» Passage to read
In the short term, conditions that make learning more challenging - such as generating words instead of passively reading them, varying conditions of practice, transferring knowledge to new situations, or learning to solve multiple types of math problems at once - might slow down performance. However, there is a yield in long-term retention. At first the learner may make more errors or forget an important process, but it is this forgetting that actually benefits the learner in the long term; relearning forgotten material takes demonstrably less time with each iteration. The subjective difficulty of processing disfluent information can actually lead learners to engage in deeper processing strategies, which then results in higher recall for those items. (Bye, 2011)
By forcing the brain to create multiple retrieval paths, a desirable difficulty makes the information more accessible. If we can use information in multiple ways and multiple contexts, we build many pathways to memory; thus, if one pathway is blocked, we can use another.

» Given problem a
Identify each of the rows below that contains the string "flux", treating uppercase and lowercase as different, and copy those lines.
The passage on learning difficulty has no connection to the rows that follow it.

» Given data
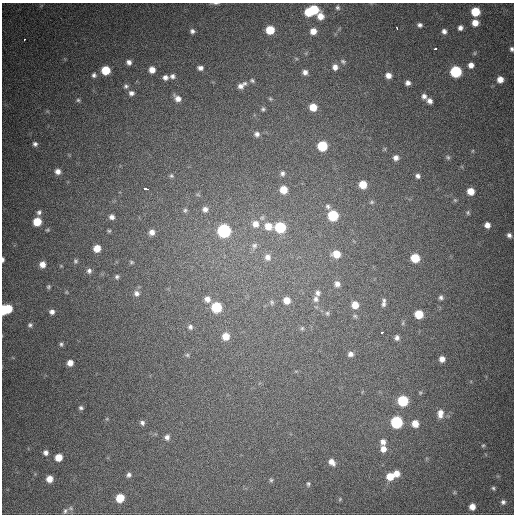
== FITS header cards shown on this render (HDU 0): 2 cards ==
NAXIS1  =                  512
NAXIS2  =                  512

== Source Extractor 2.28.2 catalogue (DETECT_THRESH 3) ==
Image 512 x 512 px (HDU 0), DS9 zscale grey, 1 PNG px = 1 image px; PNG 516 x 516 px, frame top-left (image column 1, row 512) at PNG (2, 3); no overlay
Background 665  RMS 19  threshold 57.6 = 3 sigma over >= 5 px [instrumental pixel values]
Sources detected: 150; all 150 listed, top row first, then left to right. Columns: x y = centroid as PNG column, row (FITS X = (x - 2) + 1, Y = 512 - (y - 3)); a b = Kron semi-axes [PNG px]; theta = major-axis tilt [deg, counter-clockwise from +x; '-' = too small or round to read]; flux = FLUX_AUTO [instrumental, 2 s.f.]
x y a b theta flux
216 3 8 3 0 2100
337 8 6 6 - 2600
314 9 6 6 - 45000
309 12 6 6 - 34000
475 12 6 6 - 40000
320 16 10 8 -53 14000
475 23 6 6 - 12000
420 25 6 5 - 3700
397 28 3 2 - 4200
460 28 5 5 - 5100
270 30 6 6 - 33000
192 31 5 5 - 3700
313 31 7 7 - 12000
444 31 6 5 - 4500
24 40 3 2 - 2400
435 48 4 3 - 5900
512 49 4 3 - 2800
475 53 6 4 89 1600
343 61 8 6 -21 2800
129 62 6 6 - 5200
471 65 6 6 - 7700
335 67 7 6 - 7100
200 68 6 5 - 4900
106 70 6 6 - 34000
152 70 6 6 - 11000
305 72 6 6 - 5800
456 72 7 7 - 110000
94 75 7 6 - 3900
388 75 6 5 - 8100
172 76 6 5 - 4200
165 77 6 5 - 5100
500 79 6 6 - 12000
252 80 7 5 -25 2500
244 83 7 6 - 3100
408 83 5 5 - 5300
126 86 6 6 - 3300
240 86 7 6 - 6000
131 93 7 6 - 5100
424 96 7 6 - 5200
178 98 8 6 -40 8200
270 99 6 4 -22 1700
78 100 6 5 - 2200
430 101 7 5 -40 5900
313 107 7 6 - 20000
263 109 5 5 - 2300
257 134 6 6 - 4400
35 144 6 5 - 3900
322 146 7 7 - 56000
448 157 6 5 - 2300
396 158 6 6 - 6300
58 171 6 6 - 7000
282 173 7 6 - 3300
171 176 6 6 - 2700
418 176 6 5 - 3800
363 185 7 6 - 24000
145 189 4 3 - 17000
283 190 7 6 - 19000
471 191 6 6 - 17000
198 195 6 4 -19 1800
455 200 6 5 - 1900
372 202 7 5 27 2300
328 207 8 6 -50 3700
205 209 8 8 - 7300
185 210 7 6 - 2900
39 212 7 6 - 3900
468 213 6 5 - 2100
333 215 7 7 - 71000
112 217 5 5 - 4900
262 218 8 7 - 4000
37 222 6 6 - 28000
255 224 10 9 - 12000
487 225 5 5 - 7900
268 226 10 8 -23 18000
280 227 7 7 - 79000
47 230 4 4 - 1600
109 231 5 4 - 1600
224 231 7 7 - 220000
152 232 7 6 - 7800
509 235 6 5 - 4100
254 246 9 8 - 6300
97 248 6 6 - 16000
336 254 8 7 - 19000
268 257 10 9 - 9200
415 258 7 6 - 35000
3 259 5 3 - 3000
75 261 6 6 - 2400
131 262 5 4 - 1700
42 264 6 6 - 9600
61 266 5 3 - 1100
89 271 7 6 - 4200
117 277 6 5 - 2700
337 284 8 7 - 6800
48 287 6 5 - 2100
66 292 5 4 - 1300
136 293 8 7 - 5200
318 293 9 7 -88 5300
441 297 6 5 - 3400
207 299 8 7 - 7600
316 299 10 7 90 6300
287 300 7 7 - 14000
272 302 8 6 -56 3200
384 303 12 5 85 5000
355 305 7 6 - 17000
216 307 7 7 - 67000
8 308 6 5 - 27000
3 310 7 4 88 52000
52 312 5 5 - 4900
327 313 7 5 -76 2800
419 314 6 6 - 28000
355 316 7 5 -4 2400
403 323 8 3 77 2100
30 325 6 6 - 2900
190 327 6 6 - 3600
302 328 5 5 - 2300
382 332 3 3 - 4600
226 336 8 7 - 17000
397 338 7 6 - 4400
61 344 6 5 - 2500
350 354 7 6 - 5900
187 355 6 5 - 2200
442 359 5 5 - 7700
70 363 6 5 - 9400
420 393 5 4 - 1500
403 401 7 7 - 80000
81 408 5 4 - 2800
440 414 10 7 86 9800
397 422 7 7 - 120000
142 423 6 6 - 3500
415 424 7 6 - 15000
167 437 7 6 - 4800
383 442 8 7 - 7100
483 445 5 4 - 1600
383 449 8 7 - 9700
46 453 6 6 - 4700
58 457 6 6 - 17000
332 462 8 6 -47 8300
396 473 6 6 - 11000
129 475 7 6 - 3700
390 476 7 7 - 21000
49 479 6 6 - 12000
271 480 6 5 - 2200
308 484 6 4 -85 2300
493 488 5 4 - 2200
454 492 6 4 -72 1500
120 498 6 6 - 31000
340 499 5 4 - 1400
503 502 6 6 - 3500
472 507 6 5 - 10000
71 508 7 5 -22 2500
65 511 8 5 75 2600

* * *

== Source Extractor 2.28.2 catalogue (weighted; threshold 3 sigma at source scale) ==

---

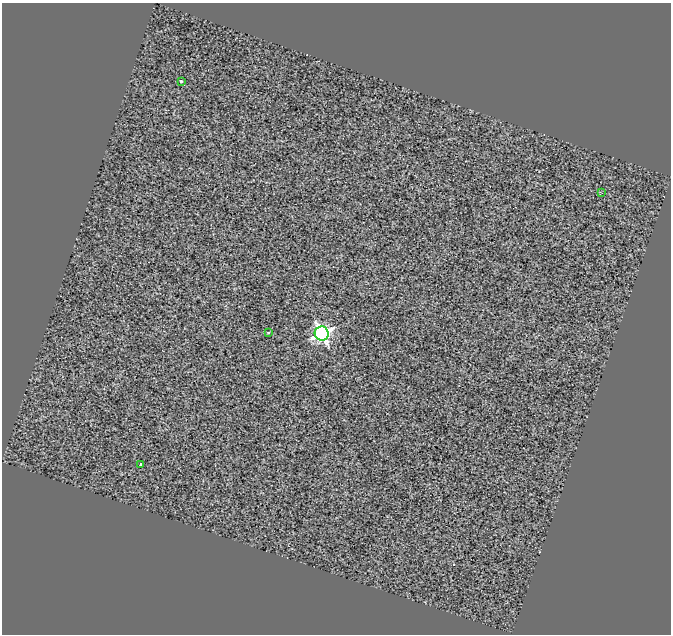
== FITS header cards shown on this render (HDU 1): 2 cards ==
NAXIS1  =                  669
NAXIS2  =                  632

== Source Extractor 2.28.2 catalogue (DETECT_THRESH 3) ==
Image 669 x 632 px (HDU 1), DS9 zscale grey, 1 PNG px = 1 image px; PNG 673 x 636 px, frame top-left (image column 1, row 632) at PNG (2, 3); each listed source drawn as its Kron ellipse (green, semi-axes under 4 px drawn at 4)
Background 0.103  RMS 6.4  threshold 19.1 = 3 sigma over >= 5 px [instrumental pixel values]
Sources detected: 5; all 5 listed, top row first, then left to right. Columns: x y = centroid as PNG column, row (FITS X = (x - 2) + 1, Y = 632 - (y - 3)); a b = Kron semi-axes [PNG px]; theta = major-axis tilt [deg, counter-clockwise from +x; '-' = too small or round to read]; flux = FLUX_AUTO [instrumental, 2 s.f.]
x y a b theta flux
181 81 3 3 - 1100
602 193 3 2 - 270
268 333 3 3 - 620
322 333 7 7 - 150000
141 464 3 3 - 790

» Given problem b
Write what comes next in the passage on desirable difficulties in learning, starting after its final sentence.

» Task answer a
Sources detected: 150; all 150 listed, top row first, then left to right. Columns: x y = centroid as PNG column, row (FITS X = (x - 2) + 1, Y = 512 - (y - 3)); a b = Kron semi-axes [PNG px]; theta = major-axis tilt [deg, counter-clockwise from +x; '-' = too small or round to read]; flux = FLUX_AUTO [instrumental, 2 s.f.]
x y a b theta flux
Sources detected: 5; all 5 listed, top row first, then left to right. Columns: x y = centroid as PNG column, row (FITS X = (x - 2) + 1, Y = 632 - (y - 3)); a b = Kron semi-axes [PNG px]; theta = major-axis tilt [deg, counter-clockwise from +x; '-' = too small or round to read]; flux = FLUX_AUTO [instrumental, 2 s.f.]
x y a b theta flux

» Task answer b
These difficulties invite a "deeper processing of material than people would normally engage in without explicit instruction to do so" (Bjork, 1994). However, teaching with desirable difficulties can be challenging. Learners, of course, are gratified when they feel that they are processing information easily. Instructors understandably want learning to come quickly for students and may choose the method that produces immediate results. However, as Bye (2011) states, when "instructors facilitate learning by making it easier, it may increase short-term performance, but it may decrease long-term retention." Bjork (2013) suggests that once instructors decide what they want students to remember a year after their course is over, they then think about how to implement desirable difficulties into their course. This may mean introducing an important concept multiple times in different ways throughout the semester, making the important class concepts relevant to other course material (see Principle 3: Emotion and Relevance Deepen Learning, p. 15), and asking students to analyze and produce knowledge, rather than listen to theinstructors present it (see chapter 2, "Actively Engaged Learning," p. 23).
Quiz students on material rather than having them simply restudy or reread it (Karpicke & Blunt, 2011; Roediger & Karpicke, 2006). Even if quizzes are low-stakes assessments, they force students to generate information rather than passively read (See Principle 6: Formative Assessment of Low-Stakes Evaluation Strengthens Retention, p. 43).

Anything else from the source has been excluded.